Although Ramati has not explicitly cited Ginsberg as a source, the intertext is unmistakable, mimicking the exact opening words of Ginsberg’s poem. Ginsberg wrote his version during the Cold War, addressing America as a lover who had betrayed him and a body politic that consumed its citizens. Ramati’s adoption of these lines is an inheritance rather than a pastiche, claiming Ginsberg’s tradition of direct address and extending it into a present in which wars have multiplied, and supermarket aisles exist in the palm of every hand.

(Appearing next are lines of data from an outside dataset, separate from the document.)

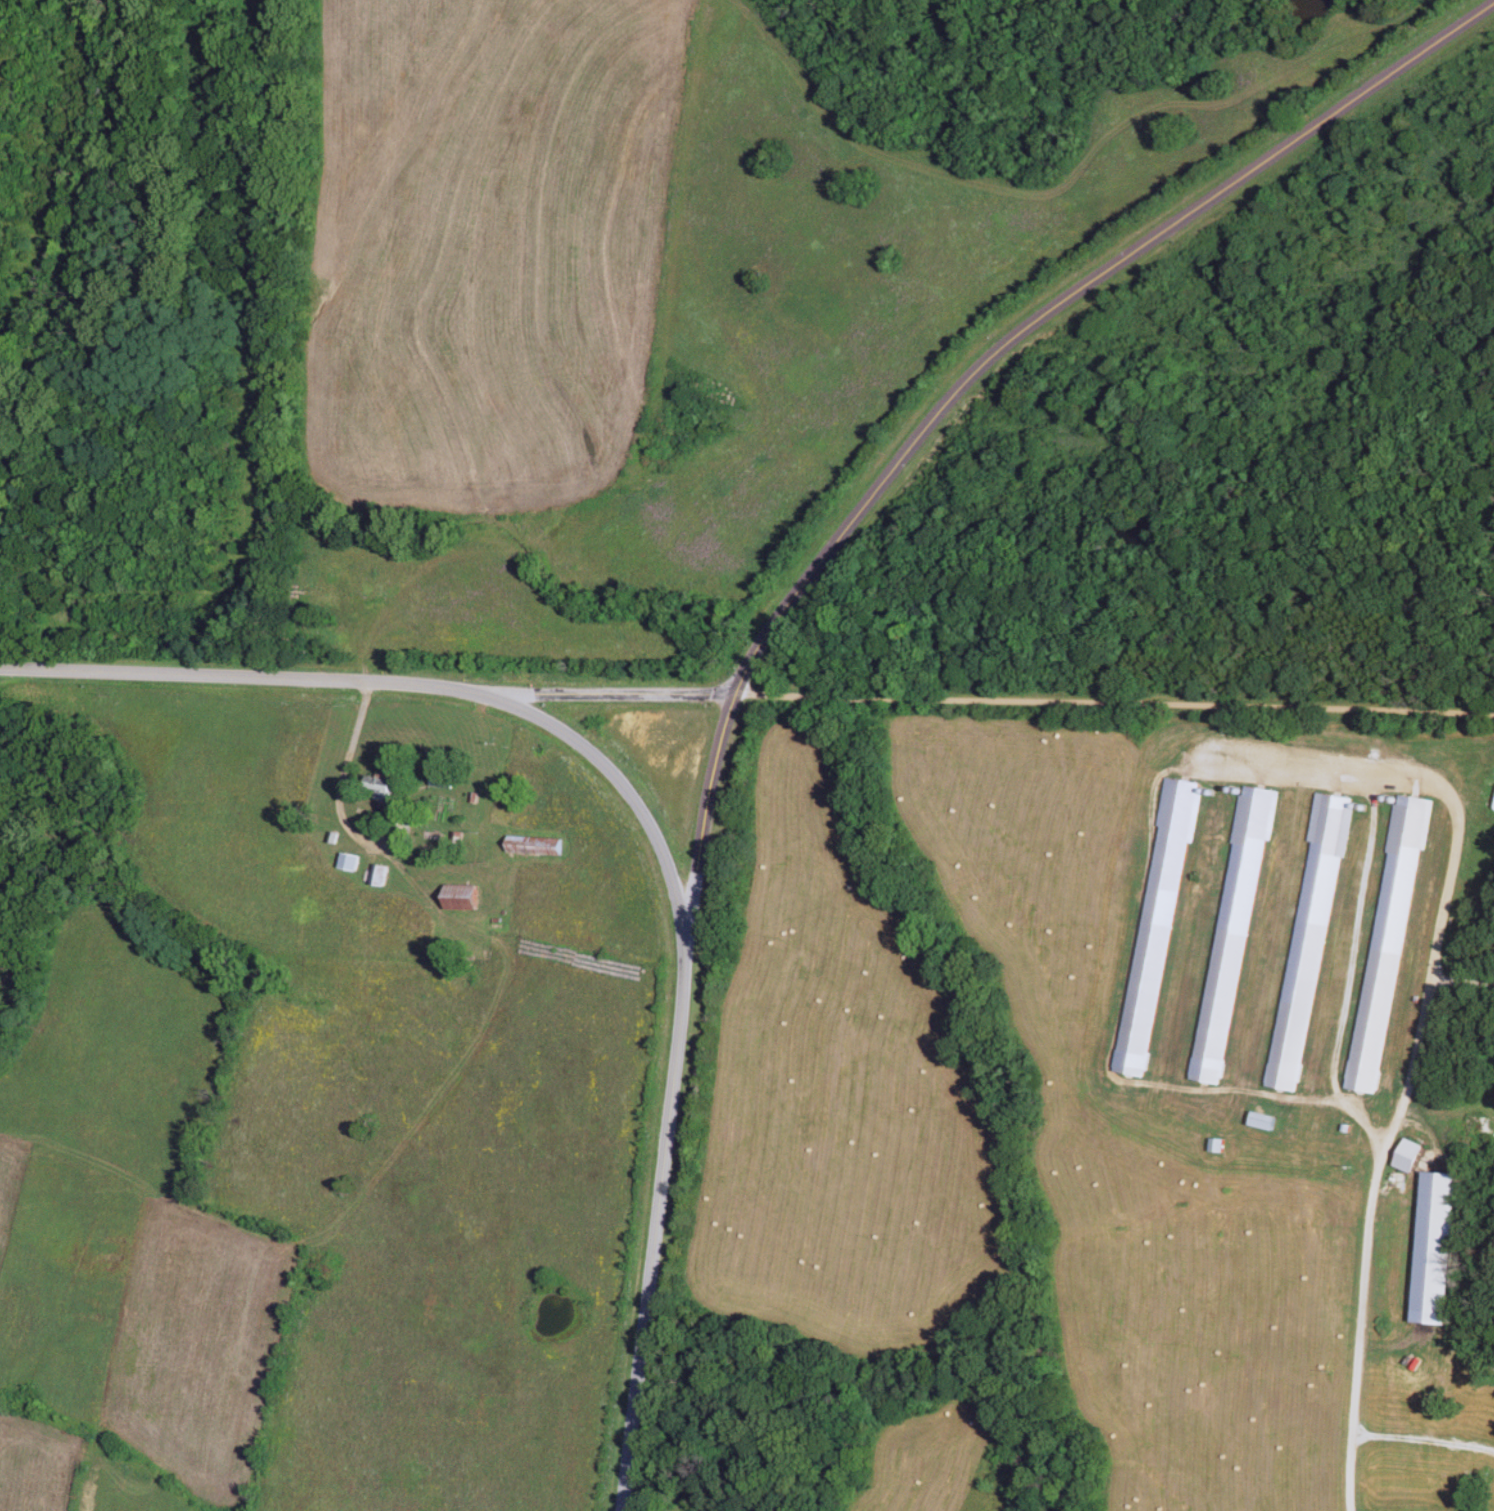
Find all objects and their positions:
road: (962, 384)
road: (606, 692)
road: (1114, 705)
road: (355, 741)
road: (1172, 749)
building: (440, 775)
building: (379, 790)
road: (647, 822)
road: (373, 842)
building: (531, 848)
building: (347, 863)
building: (377, 877)
building: (458, 899)
building: (1155, 928)
building: (1231, 936)
building: (1307, 943)
building: (1385, 945)
building: (1262, 1122)
building: (1405, 1157)
building: (1397, 1181)
building: (1432, 1249)
road: (1353, 1342)
building: (1469, 1477)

Yet Ramati adds lines Ginsberg never wrote. “America why are your libraries full of tears?” points toward the defunding of public institutions and the book bans sweeping the country. “America why don’t you take off your clothes?” demands transparency from a nation concealing the machinery of its violence. She separates herself from Ginsberg entirely with the closing line: “America the plum blossoms are falling”. Where Ginsberg concluded “America” with a sardonic resolution to put his “queer shoulder to the wheel,” Ramati ends with an image of natural beauty in decay. In East Asian traditions, plum blossoms signify endurance surviving frost, but here, the symbol of resilience is giving way. The laughter that closes the song carries no defiance or program for the future; it is the involuntary sound of someone watching every symbol of resistance fail.
Naming the Anesthetic
The hypocrisy Ramati identifies is an indictment of the civilization itself, measuring America’s claims of democracy, liberty, and sanctuary against realities like ICE raids, children in rubble, unaffordable housing, and a totalizing screen feed. The aisles keep blinking because the stimulation is the imperial project. Compliance is produced and attention captured before it can be directed toward the falling plum blossoms or the very real suffering in the world.

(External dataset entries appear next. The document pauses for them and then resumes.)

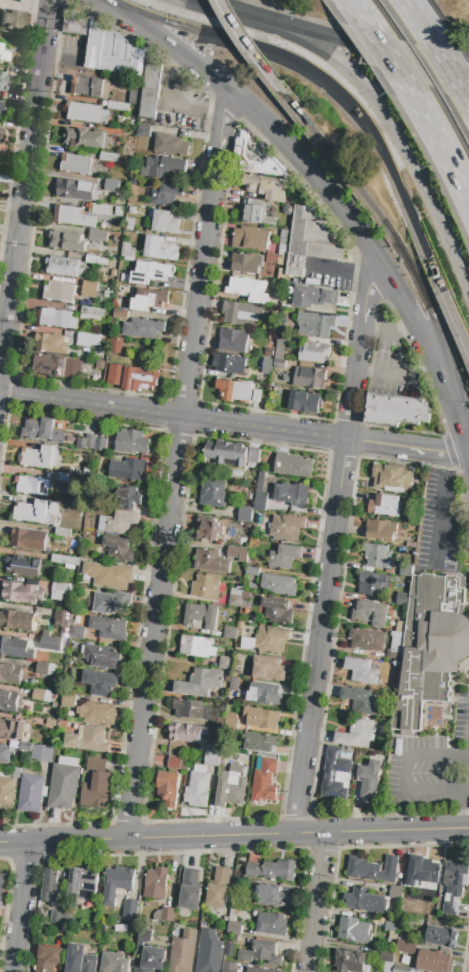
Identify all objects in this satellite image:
road: (207, 5)
road: (353, 6)
road: (417, 17)
building: (11, 19)
building: (77, 23)
road: (319, 32)
building: (95, 46)
road: (249, 48)
road: (312, 49)
building: (116, 53)
road: (275, 53)
building: (3, 54)
road: (388, 57)
building: (139, 61)
road: (449, 68)
road: (438, 69)
road: (438, 72)
building: (153, 73)
building: (2, 80)
building: (90, 87)
building: (137, 89)
building: (149, 103)
building: (0, 105)
building: (118, 106)
building: (87, 113)
building: (143, 131)
building: (85, 138)
road: (324, 143)
building: (171, 145)
road: (444, 152)
building: (109, 157)
building: (254, 161)
building: (77, 164)
building: (163, 167)
road: (24, 178)
building: (112, 186)
building: (264, 187)
building: (78, 190)
road: (328, 192)
building: (166, 194)
road: (428, 197)
building: (100, 210)
building: (118, 211)
building: (255, 213)
building: (73, 216)
building: (165, 222)
building: (129, 224)
building: (288, 226)
road: (419, 234)
building: (98, 235)
building: (250, 238)
building: (66, 241)
building: (310, 241)
building: (284, 242)
building: (160, 249)
building: (127, 250)
building: (92, 258)
building: (272, 259)
building: (283, 260)
building: (103, 261)
building: (246, 263)
building: (62, 267)
building: (150, 272)
building: (113, 273)
building: (90, 289)
building: (248, 289)
building: (59, 292)
building: (311, 296)
building: (149, 299)
road: (364, 309)
building: (120, 313)
building: (240, 313)
building: (92, 314)
road: (433, 317)
building: (57, 319)
road: (456, 319)
building: (314, 325)
building: (143, 328)
road: (388, 330)
building: (283, 333)
building: (88, 339)
building: (233, 340)
building: (51, 343)
building: (271, 343)
building: (116, 345)
building: (280, 350)
building: (314, 352)
building: (269, 353)
building: (226, 363)
building: (279, 364)
building: (49, 365)
building: (73, 368)
building: (247, 369)
building: (266, 371)
road: (395, 371)
building: (310, 377)
building: (133, 378)
building: (242, 391)
building: (260, 392)
building: (305, 402)
building: (397, 410)
road: (173, 414)
building: (43, 431)
building: (88, 442)
building: (131, 442)
building: (101, 444)
road: (407, 447)
building: (226, 454)
building: (254, 455)
road: (468, 456)
building: (41, 457)
road: (468, 457)
road: (176, 463)
building: (293, 465)
building: (128, 469)
building: (236, 474)
building: (52, 476)
building: (392, 477)
building: (67, 478)
building: (63, 484)
building: (32, 485)
building: (260, 488)
building: (213, 494)
building: (293, 494)
building: (128, 497)
building: (259, 505)
building: (384, 506)
road: (437, 509)
building: (34, 512)
building: (81, 514)
building: (245, 514)
building: (118, 522)
building: (286, 528)
building: (209, 529)
building: (380, 530)
building: (62, 532)
building: (28, 539)
building: (118, 550)
building: (237, 553)
building: (376, 555)
building: (284, 556)
building: (64, 560)
building: (211, 561)
building: (23, 566)
building: (405, 570)
building: (252, 571)
building: (109, 575)
building: (373, 583)
building: (279, 585)
building: (205, 586)
building: (59, 588)
building: (235, 591)
building: (22, 593)
building: (56, 597)
building: (402, 599)
road: (323, 600)
building: (234, 601)
building: (111, 603)
building: (275, 611)
building: (370, 614)
building: (200, 616)
building: (62, 618)
building: (16, 620)
building: (399, 627)
building: (108, 628)
building: (64, 632)
building: (45, 633)
building: (77, 633)
building: (229, 633)
building: (366, 639)
building: (271, 640)
building: (388, 640)
building: (398, 641)
building: (50, 643)
building: (247, 643)
building: (197, 647)
building: (429, 647)
building: (15, 648)
building: (101, 655)
building: (225, 663)
building: (68, 665)
building: (267, 667)
building: (44, 668)
building: (360, 670)
building: (70, 673)
building: (10, 674)
building: (198, 681)
building: (100, 683)
building: (233, 685)
building: (264, 694)
building: (38, 695)
building: (53, 695)
building: (47, 696)
building: (68, 700)
building: (8, 701)
building: (357, 702)
building: (54, 705)
building: (193, 710)
building: (98, 713)
building: (262, 718)
building: (230, 720)
building: (41, 722)
building: (61, 726)
building: (13, 730)
building: (186, 733)
building: (356, 734)
building: (88, 739)
building: (204, 741)
building: (211, 742)
building: (260, 742)
building: (14, 744)
building: (25, 746)
building: (203, 747)
building: (214, 748)
building: (42, 753)
building: (5, 754)
building: (212, 758)
building: (95, 762)
building: (177, 763)
building: (200, 768)
building: (45, 769)
building: (16, 772)
building: (336, 773)
building: (5, 774)
road: (403, 775)
building: (369, 779)
building: (264, 781)
building: (64, 783)
building: (232, 786)
building: (168, 787)
building: (97, 790)
building: (197, 790)
building: (31, 793)
building: (7, 794)
road: (466, 812)
road: (234, 836)
building: (272, 870)
building: (369, 871)
building: (422, 871)
building: (156, 883)
building: (82, 884)
building: (116, 884)
building: (397, 884)
building: (454, 885)
building: (50, 886)
building: (1, 888)
building: (218, 888)
building: (190, 890)
building: (395, 892)
building: (272, 896)
building: (360, 900)
road: (316, 902)
road: (20, 906)
building: (408, 908)
building: (130, 911)
building: (232, 913)
building: (167, 915)
building: (56, 918)
building: (272, 924)
building: (392, 924)
building: (120, 928)
building: (234, 928)
building: (354, 931)
building: (232, 937)
building: (440, 937)
building: (143, 938)
building: (405, 946)
building: (230, 949)
building: (182, 952)
building: (209, 952)
building: (261, 953)
building: (386, 955)
building: (48, 958)
building: (152, 959)
building: (80, 960)
building: (401, 960)
building: (349, 961)
building: (434, 961)
building: (114, 963)
building: (228, 966)
building: (387, 966)
building: (400, 969)
building: (261, 970)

Ramati joins a tradition of artists, from Whitman to Ginsberg to Kneecap and Bob Vylan, who address America in the second person to indict its imperial hypocrisy. While one might object that Ramati’s audience of 59,000 listeners risks preaching to the choir, or that a younger artist quoting a dead poet seems to be appropriating authority instead of establishing her own, these criticisms miss the power of her original verse images. The landlord burning dollars, the raven on the olive branch, and the babies in sand prove that while the Ginsberg lines provide the frame, the original imagery forms her deeply earned argument.

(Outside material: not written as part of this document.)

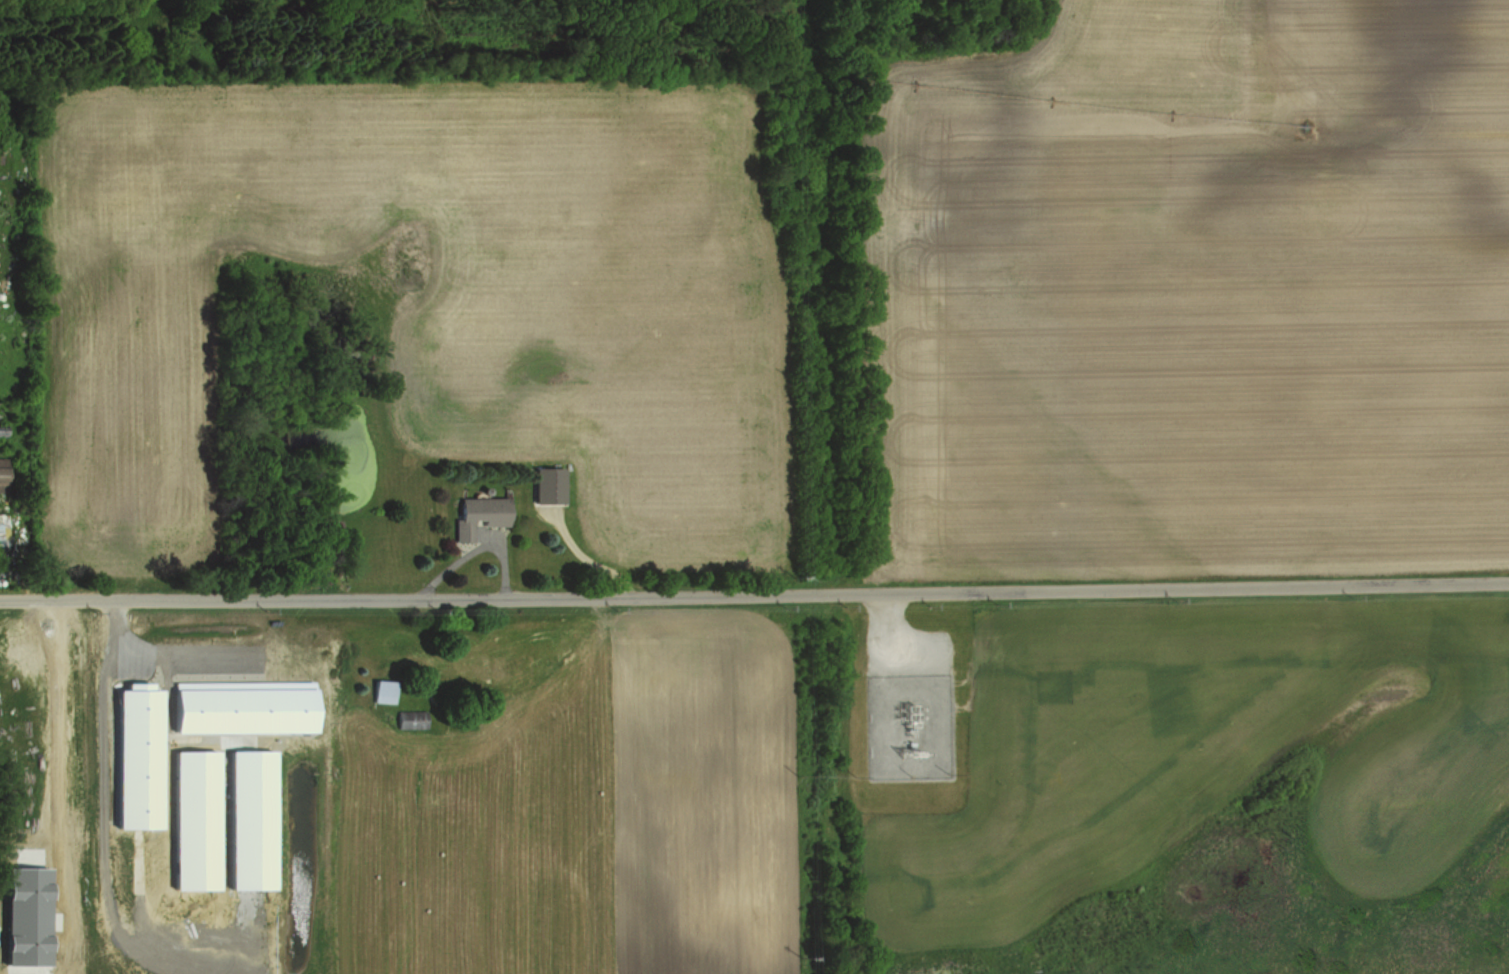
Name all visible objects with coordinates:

While this textual analysis does not comprehensively address the musical composition, such as Ramati’s 1930s vibrato or the shift in vocal register that accompanies the raw direct address of the Ginsberg section, the words alone perform a critical function. “Blinking Aisles” succeeds where much political music fails by exposing the anesthetic. It identifies how imperial violence is made tolerable to those who fund it with their taxes and complicity. Ultimately, the song asks who can afford love in a civilization organized around the blinking aisle. While the track itself leaves the listener with the unsentimental verdict of “not me or you,” Ramati views this bleakness as a prerequisite for resistance. As she writes of the song’s underlying demand: “We might not be able to afford the first, but that simply means we need to defend our right to.”